The internet has a few things to say about the company's big move.

By Faith Brar

This morning, a McDonald's in Lynwood, CA, flipped its trademark golden arches upside down, so the "M" turned into a "W" in celebration of International Women's Day. (Mattel also just rolled out 17 role models as Barbies to celebrate the day.)

The chain's spokesperson, Lauren Altmin, told CNBC that the move was intended to "[celebrate] women everywhere."

"We have a long history of supporting women in the workplace, giving them the opportunity to grow and succeed," Altmin said. "In the U.S., we take pride in our diversity and we are proud to share that today, six out of 10 restaurant managers are women."

Select McDonald's locations across the nation will also have special packaging for food, emblazoned with the inverted arches. They'll also appear on some employees' hats and t-shirts, and the logo will be changed on all of the company's social media channels.

"For the first time in our brand history, we flipped our iconic arches for International Women's Day in honor of the extraordinary accomplishments of women everywhere and especially in our restaurants," Wendy Lewis, McDonald's chief diversity officer, said in a statement. "From restaurant crew and management to our C-suite of senior leadership, women play invaluable roles at all levels and together with our independent franchise owners we're committed to their success." (Related: McDonald's to Announce Improved Commitment to Nutrition)

Several people pointed to the hypocrisy of the chain celebrating International Women's Day while being notoriously known to underpay its staff.

"You could also provide livable wages, better benefits, equal pay, legitimate career paths for the future, paid maternity leave…Or you can flip a logo upside down that works too," one user wrote.

Another user mirrored similar emotions saying: "This is OBVIOUSLY a publicity stunt and you could have used the money spent for this to give your female workers a bonus or a raise."

Others noted how McDonald's should think about upping their minimum wage to $15 and offer more career advancement opportunities to truly show their support for women.

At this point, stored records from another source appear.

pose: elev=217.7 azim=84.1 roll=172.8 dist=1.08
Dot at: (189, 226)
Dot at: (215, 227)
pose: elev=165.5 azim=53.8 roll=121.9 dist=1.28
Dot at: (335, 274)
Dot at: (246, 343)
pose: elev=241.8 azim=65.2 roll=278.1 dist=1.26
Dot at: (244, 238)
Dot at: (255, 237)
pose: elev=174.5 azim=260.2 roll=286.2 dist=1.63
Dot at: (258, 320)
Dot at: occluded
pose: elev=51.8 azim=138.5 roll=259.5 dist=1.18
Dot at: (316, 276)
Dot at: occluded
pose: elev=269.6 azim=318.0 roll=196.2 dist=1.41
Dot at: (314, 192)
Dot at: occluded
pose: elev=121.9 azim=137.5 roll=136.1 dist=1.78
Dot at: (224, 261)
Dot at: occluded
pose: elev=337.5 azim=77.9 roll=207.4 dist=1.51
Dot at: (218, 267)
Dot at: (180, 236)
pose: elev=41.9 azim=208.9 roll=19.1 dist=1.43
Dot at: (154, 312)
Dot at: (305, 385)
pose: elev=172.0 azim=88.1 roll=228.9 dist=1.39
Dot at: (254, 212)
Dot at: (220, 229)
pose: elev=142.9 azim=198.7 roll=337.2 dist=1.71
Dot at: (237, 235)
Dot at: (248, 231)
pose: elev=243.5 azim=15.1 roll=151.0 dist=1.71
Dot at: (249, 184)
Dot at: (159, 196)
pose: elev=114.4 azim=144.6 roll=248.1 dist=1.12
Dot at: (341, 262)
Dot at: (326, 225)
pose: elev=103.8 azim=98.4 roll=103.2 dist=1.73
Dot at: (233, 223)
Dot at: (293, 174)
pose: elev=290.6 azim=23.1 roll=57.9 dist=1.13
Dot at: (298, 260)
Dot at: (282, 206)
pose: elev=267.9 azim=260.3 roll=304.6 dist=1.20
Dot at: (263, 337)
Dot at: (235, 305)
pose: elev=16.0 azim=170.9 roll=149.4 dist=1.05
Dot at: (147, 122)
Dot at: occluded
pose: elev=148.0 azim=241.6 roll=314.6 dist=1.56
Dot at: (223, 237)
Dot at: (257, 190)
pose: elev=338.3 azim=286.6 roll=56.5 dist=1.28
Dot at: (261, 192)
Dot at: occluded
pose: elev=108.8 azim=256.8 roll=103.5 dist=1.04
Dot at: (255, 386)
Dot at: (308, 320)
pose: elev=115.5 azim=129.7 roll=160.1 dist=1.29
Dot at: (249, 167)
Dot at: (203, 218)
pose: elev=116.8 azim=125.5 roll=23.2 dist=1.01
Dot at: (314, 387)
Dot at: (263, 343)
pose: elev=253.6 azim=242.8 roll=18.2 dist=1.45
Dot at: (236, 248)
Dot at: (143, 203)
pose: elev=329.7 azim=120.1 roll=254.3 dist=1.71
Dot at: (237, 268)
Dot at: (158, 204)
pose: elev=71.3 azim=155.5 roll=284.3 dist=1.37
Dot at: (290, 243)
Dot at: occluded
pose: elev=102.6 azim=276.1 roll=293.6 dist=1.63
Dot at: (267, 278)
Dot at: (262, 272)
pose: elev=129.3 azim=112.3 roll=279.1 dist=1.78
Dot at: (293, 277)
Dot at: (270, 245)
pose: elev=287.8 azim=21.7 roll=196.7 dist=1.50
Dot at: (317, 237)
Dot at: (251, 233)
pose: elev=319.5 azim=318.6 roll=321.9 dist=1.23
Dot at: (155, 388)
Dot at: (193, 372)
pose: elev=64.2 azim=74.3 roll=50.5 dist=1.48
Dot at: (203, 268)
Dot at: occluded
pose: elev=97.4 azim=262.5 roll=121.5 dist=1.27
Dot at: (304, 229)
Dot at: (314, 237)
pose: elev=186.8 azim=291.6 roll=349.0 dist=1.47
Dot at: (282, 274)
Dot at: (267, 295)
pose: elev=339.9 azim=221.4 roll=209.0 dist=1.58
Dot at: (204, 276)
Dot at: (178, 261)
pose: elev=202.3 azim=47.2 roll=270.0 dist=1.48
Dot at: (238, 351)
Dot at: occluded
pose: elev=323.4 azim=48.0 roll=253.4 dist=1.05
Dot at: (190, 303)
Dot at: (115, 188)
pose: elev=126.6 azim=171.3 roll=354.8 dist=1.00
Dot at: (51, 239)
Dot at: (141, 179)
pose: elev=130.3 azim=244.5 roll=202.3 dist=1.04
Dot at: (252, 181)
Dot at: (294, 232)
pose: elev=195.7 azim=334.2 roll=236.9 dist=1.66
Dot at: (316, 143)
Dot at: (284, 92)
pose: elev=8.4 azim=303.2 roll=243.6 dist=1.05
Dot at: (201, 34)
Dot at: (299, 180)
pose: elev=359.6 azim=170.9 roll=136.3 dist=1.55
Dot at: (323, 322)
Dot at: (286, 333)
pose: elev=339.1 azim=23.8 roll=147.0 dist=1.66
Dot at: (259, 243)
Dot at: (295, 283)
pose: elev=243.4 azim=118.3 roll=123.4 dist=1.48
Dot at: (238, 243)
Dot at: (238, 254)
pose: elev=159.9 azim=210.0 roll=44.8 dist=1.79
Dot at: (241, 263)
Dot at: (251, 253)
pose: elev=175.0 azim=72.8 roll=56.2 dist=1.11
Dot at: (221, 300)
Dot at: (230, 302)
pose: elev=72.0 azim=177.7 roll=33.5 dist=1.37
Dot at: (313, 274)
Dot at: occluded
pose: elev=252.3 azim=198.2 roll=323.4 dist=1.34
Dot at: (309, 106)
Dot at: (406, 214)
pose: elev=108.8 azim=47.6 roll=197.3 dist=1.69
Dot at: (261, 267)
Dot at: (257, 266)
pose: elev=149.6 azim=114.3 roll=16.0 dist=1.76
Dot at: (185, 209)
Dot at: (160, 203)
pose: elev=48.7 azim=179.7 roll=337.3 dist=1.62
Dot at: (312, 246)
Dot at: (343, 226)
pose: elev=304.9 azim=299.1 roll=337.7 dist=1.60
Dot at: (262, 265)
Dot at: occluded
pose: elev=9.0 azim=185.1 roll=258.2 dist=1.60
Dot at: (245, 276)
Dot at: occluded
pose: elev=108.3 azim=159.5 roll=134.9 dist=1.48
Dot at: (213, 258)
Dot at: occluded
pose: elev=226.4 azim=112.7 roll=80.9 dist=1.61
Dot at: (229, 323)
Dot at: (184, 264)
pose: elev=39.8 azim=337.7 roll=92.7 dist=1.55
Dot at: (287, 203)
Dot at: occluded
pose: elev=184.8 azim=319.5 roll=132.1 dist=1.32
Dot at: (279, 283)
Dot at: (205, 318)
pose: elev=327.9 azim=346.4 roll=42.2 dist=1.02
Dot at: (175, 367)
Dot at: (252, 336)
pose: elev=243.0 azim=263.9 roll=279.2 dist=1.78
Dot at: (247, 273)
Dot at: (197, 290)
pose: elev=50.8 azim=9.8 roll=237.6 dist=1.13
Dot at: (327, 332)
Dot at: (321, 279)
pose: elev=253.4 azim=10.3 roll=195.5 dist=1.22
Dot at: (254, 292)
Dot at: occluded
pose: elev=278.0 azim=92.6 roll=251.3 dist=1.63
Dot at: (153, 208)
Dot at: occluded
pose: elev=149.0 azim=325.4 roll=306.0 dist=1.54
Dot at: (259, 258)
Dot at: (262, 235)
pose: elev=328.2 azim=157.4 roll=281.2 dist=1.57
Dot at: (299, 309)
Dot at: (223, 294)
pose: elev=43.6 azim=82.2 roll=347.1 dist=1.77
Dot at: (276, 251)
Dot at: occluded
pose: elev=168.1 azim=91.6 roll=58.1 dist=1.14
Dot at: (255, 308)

As of right now, McDonald's has not announced plans to make a donation as part of this initiative, which has also lead to further criticism. Brands like Johnnie Walker, on the other hand, released a "Jane Walker" bottle, donating $1 per bottle toward charities benefiting women. Brawny replaced Brawny Man with women and promised to donate $100,000 to Girls, Inc., a nonprofit dedicated to teaching women leadership and financial skills.